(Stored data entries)
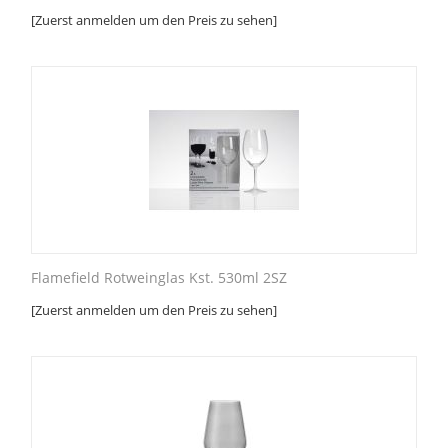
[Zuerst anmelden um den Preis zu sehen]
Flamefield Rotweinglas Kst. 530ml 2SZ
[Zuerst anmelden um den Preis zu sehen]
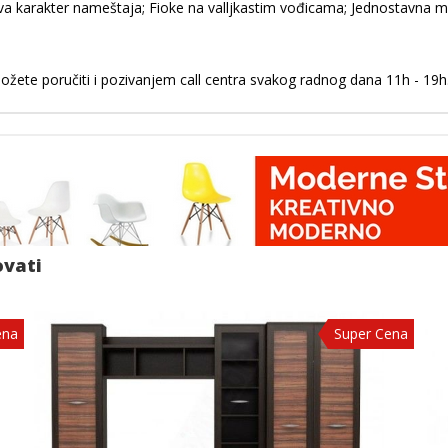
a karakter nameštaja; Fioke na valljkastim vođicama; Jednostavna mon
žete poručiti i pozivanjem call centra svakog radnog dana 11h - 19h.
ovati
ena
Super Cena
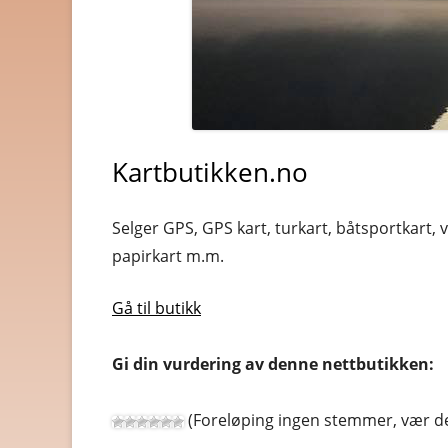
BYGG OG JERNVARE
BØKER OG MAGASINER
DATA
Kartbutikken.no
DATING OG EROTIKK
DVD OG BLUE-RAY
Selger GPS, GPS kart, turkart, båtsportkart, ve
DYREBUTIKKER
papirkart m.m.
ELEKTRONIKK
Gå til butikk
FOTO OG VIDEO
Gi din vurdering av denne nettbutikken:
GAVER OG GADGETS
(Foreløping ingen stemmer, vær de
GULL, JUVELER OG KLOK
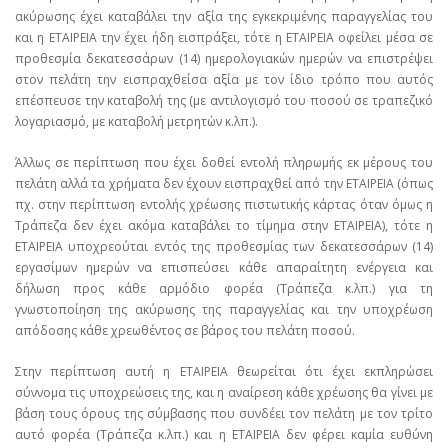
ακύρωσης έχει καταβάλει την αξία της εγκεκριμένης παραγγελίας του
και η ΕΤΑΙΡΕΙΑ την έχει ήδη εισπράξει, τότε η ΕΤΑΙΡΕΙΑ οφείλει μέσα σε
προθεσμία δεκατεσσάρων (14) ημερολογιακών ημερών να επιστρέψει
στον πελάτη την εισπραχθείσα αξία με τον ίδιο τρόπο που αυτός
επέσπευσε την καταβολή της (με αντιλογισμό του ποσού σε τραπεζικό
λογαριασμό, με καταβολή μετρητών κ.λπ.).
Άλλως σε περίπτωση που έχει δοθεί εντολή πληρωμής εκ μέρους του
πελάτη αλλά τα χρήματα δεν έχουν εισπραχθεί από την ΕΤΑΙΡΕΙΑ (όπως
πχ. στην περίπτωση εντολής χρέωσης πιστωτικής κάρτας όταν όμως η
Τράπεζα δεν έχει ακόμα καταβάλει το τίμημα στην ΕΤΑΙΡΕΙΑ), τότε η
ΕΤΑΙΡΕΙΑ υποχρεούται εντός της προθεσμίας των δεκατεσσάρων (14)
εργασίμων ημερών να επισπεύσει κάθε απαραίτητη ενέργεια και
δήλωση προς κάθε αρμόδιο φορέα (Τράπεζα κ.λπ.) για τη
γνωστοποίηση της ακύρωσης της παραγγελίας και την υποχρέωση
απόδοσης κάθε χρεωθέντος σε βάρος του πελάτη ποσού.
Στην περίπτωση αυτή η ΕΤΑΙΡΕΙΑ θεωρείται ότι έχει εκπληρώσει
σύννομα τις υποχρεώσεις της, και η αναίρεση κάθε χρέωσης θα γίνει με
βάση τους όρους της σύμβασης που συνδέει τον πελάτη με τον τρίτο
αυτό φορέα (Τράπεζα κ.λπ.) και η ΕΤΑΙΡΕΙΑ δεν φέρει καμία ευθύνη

| DIRECTIONS FOR THIS TASK |
Return every line of the data above with no changes, and leave the pictures out of your answer.

| ANSWER SPACE |
[Zuerst anmelden um den Preis zu sehen]
Flamefield Rotweinglas Kst. 530ml 2SZ
[Zuerst anmelden um den Preis zu sehen]
a karakter nameštaja; Fioke na valljkastim vođicama; Jednostavna mon
žete poručiti i pozivanjem call centra svakog radnog dana 11h - 19h.
ovati
ena
Super Cena
BYGG OG JERNVARE
BØKER OG MAGASINER
DATA
Kartbutikken.no
DATING OG EROTIKK
DVD OG BLUE-RAY
Selger GPS, GPS kart, turkart, båtsportkart, ve
DYREBUTIKKER
papirkart m.m.
ELEKTRONIKK
Gå til butikk
FOTO OG VIDEO
Gi din vurdering av denne nettbutikken:
GAVER OG GADGETS
(Foreløping ingen stemmer, vær de
GULL, JUVELER OG KLOK
ακύρωσης έχει καταβάλει την αξία της εγκεκριμένης παραγγελίας του
και η ΕΤΑΙΡΕΙΑ την έχει ήδη εισπράξει, τότε η ΕΤΑΙΡΕΙΑ οφείλει μέσα σε
προθεσμία δεκατεσσάρων (14) ημερολογιακών ημερών να επιστρέψει
στον πελάτη την εισπραχθείσα αξία με τον ίδιο τρόπο που αυτός
επέσπευσε την καταβολή της (με αντιλογισμό του ποσού σε τραπεζικό
λογαριασμό, με καταβολή μετρητών κ.λπ.).
Άλλως σε περίπτωση που έχει δοθεί εντολή πληρωμής εκ μέρους του
πελάτη αλλά τα χρήματα δεν έχουν εισπραχθεί από την ΕΤΑΙΡΕΙΑ (όπως
πχ. στην περίπτωση εντολής χρέωσης πιστωτικής κάρτας όταν όμως η
Τράπεζα δεν έχει ακόμα καταβάλει το τίμημα στην ΕΤΑΙΡΕΙΑ), τότε η
ΕΤΑΙΡΕΙΑ υποχρεούται εντός της προθεσμίας των δεκατεσσάρων (14)
εργασίμων ημερών να επισπεύσει κάθε απαραίτητη ενέργεια και
δήλωση προς κάθε αρμόδιο φορέα (Τράπεζα κ.λπ.) για τη
γνωστοποίηση της ακύρωσης της παραγγελίας και την υποχρέωση
απόδοσης κάθε χρεωθέντος σε βάρος του πελάτη ποσού.
Στην περίπτωση αυτή η ΕΤΑΙΡΕΙΑ θεωρείται ότι έχει εκπληρώσει
σύννομα τις υποχρεώσεις της, και η αναίρεση κάθε χρέωσης θα γίνει με
βάση τους όρους της σύμβασης που συνδέει τον πελάτη με τον τρίτο
αυτό φορέα (Τράπεζα κ.λπ.) και η ΕΤΑΙΡΕΙΑ δεν φέρει καμία ευθύνη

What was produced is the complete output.